BEGIN PROVIDED DATA

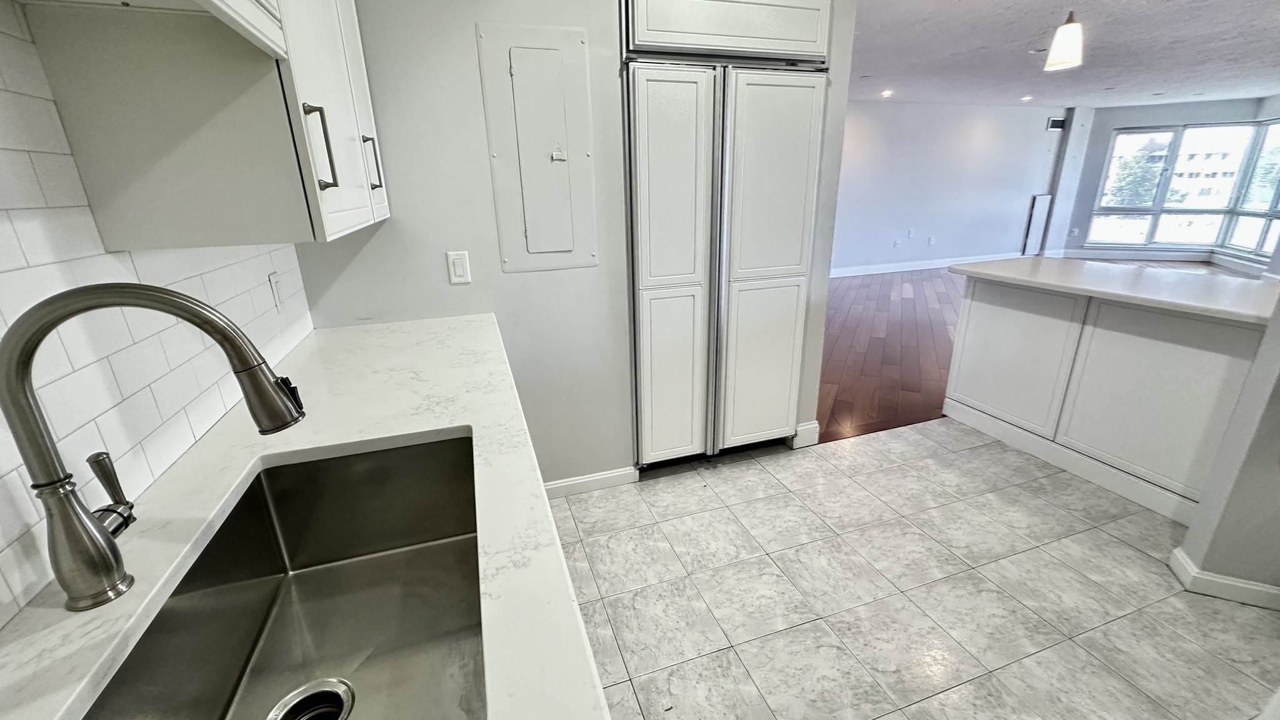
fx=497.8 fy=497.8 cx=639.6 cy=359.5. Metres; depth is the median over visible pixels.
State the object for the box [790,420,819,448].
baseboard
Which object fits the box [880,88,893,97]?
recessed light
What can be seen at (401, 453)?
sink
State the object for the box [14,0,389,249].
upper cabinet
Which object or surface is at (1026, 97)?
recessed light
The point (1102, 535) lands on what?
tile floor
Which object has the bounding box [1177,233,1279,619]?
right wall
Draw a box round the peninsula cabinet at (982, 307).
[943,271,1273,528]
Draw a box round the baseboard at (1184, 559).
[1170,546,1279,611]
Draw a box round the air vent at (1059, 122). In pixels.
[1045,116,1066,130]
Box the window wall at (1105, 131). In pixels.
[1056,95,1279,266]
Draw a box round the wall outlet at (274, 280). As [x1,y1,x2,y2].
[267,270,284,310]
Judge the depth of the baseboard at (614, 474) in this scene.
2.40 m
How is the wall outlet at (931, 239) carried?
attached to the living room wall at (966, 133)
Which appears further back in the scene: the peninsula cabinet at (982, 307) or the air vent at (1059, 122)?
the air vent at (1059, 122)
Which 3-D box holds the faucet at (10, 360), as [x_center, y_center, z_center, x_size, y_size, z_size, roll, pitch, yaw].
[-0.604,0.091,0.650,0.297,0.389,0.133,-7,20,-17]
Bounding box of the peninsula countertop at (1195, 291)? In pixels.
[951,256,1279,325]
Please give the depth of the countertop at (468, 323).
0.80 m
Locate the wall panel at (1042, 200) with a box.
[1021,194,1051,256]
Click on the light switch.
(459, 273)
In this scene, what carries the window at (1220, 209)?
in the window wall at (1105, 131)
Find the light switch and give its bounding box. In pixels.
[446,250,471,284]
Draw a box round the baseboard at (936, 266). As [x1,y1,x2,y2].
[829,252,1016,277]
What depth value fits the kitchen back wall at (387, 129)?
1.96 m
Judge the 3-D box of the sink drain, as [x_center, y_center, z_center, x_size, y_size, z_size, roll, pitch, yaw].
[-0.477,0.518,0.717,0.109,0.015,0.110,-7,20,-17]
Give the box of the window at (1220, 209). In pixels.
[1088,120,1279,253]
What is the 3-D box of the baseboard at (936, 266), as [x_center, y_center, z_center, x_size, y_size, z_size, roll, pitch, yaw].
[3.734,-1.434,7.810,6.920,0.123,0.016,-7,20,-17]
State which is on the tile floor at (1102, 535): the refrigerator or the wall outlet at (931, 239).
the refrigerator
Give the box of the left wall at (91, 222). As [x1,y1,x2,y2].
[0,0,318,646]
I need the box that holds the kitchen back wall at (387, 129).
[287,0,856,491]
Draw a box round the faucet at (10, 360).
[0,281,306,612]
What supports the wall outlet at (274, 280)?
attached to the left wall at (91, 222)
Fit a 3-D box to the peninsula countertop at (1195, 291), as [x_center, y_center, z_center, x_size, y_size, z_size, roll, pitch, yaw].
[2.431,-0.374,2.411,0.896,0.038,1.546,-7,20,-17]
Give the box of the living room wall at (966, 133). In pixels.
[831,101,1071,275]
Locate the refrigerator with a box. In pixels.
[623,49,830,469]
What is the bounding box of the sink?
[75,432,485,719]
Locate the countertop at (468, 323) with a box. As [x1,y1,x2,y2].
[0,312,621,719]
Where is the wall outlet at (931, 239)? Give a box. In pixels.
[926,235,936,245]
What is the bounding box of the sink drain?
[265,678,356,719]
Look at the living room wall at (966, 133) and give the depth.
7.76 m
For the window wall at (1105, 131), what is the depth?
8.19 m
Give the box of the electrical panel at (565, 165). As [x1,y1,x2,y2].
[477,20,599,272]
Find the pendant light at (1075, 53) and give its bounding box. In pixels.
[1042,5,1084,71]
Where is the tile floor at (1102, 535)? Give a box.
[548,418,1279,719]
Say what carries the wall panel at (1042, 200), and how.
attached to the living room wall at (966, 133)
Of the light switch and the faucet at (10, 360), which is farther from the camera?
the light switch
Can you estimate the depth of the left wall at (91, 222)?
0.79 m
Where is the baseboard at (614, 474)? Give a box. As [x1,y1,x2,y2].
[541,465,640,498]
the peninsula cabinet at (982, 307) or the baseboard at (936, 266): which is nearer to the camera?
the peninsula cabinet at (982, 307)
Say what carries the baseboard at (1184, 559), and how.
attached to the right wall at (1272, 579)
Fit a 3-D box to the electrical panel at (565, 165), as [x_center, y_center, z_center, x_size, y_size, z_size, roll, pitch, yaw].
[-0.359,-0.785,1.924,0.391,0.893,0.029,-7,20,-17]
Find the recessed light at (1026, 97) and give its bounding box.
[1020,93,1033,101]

END PROVIDED DATA

Output the records above exactly; leave out the pictures.

RESULT OF THIS EXERCISE ▸
fx=497.8 fy=497.8 cx=639.6 cy=359.5. Metres; depth is the median over visible pixels.
State the object for the box [790,420,819,448].
baseboard
Which object fits the box [880,88,893,97]?
recessed light
What can be seen at (401, 453)?
sink
State the object for the box [14,0,389,249].
upper cabinet
Which object or surface is at (1026, 97)?
recessed light
The point (1102, 535) lands on what?
tile floor
Which object has the bounding box [1177,233,1279,619]?
right wall
Draw a box round the peninsula cabinet at (982, 307).
[943,271,1273,528]
Draw a box round the baseboard at (1184, 559).
[1170,546,1279,611]
Draw a box round the air vent at (1059, 122). In pixels.
[1045,116,1066,130]
Box the window wall at (1105, 131). In pixels.
[1056,95,1279,266]
Draw a box round the wall outlet at (274, 280). As [x1,y1,x2,y2].
[267,270,284,310]
Judge the depth of the baseboard at (614, 474) in this scene.
2.40 m
How is the wall outlet at (931, 239) carried?
attached to the living room wall at (966, 133)
Which appears further back in the scene: the peninsula cabinet at (982, 307) or the air vent at (1059, 122)?
the air vent at (1059, 122)
Which 3-D box holds the faucet at (10, 360), as [x_center, y_center, z_center, x_size, y_size, z_size, roll, pitch, yaw].
[-0.604,0.091,0.650,0.297,0.389,0.133,-7,20,-17]
Bounding box of the peninsula countertop at (1195, 291)? In pixels.
[951,256,1279,325]
Please give the depth of the countertop at (468, 323).
0.80 m
Locate the wall panel at (1042, 200) with a box.
[1021,194,1051,256]
Click on the light switch.
(459, 273)
In this scene, what carries the window at (1220, 209)?
in the window wall at (1105, 131)
Find the light switch and give its bounding box. In pixels.
[446,250,471,284]
Draw a box round the baseboard at (936, 266). As [x1,y1,x2,y2].
[829,252,1016,277]
What depth value fits the kitchen back wall at (387, 129)?
1.96 m
Judge the 3-D box of the sink drain, as [x_center, y_center, z_center, x_size, y_size, z_size, roll, pitch, yaw].
[-0.477,0.518,0.717,0.109,0.015,0.110,-7,20,-17]
Give the box of the window at (1220, 209). In pixels.
[1088,120,1279,253]
What is the 3-D box of the baseboard at (936, 266), as [x_center, y_center, z_center, x_size, y_size, z_size, roll, pitch, yaw].
[3.734,-1.434,7.810,6.920,0.123,0.016,-7,20,-17]
State which is on the tile floor at (1102, 535): the refrigerator or the wall outlet at (931, 239).
the refrigerator
Give the box of the left wall at (91, 222). As [x1,y1,x2,y2].
[0,0,318,646]
I need the box that holds the kitchen back wall at (387, 129).
[287,0,856,491]
Draw a box round the faucet at (10, 360).
[0,281,306,612]
What supports the wall outlet at (274, 280)?
attached to the left wall at (91, 222)
Fit a 3-D box to the peninsula countertop at (1195, 291), as [x_center, y_center, z_center, x_size, y_size, z_size, roll, pitch, yaw].
[2.431,-0.374,2.411,0.896,0.038,1.546,-7,20,-17]
Give the box of the living room wall at (966, 133). In pixels.
[831,101,1071,275]
Locate the refrigerator with a box. In pixels.
[623,49,830,469]
What is the bounding box of the sink?
[75,432,485,719]
Locate the countertop at (468, 323) with a box. As [x1,y1,x2,y2].
[0,312,621,719]
Where is the wall outlet at (931, 239)? Give a box. In pixels.
[926,235,936,245]
What is the bounding box of the sink drain?
[265,678,356,719]
Look at the living room wall at (966, 133) and give the depth.
7.76 m
For the window wall at (1105, 131), what is the depth?
8.19 m
Give the box of the electrical panel at (565, 165). As [x1,y1,x2,y2].
[477,20,599,272]
Find the pendant light at (1075, 53) and give its bounding box. In pixels.
[1042,5,1084,71]
Where is the tile floor at (1102, 535)? Give a box.
[548,418,1279,719]
Say what carries the wall panel at (1042, 200), and how.
attached to the living room wall at (966, 133)
Of the light switch and the faucet at (10, 360), which is farther from the camera?
the light switch
Can you estimate the depth of the left wall at (91, 222)?
0.79 m
Where is the baseboard at (614, 474)? Give a box. As [x1,y1,x2,y2].
[541,465,640,498]
the peninsula cabinet at (982, 307) or the baseboard at (936, 266): which is nearer to the camera?
the peninsula cabinet at (982, 307)
Say what carries the baseboard at (1184, 559), and how.
attached to the right wall at (1272, 579)
Fit a 3-D box to the electrical panel at (565, 165), as [x_center, y_center, z_center, x_size, y_size, z_size, roll, pitch, yaw].
[-0.359,-0.785,1.924,0.391,0.893,0.029,-7,20,-17]
Find the recessed light at (1026, 97) and give its bounding box.
[1020,93,1033,101]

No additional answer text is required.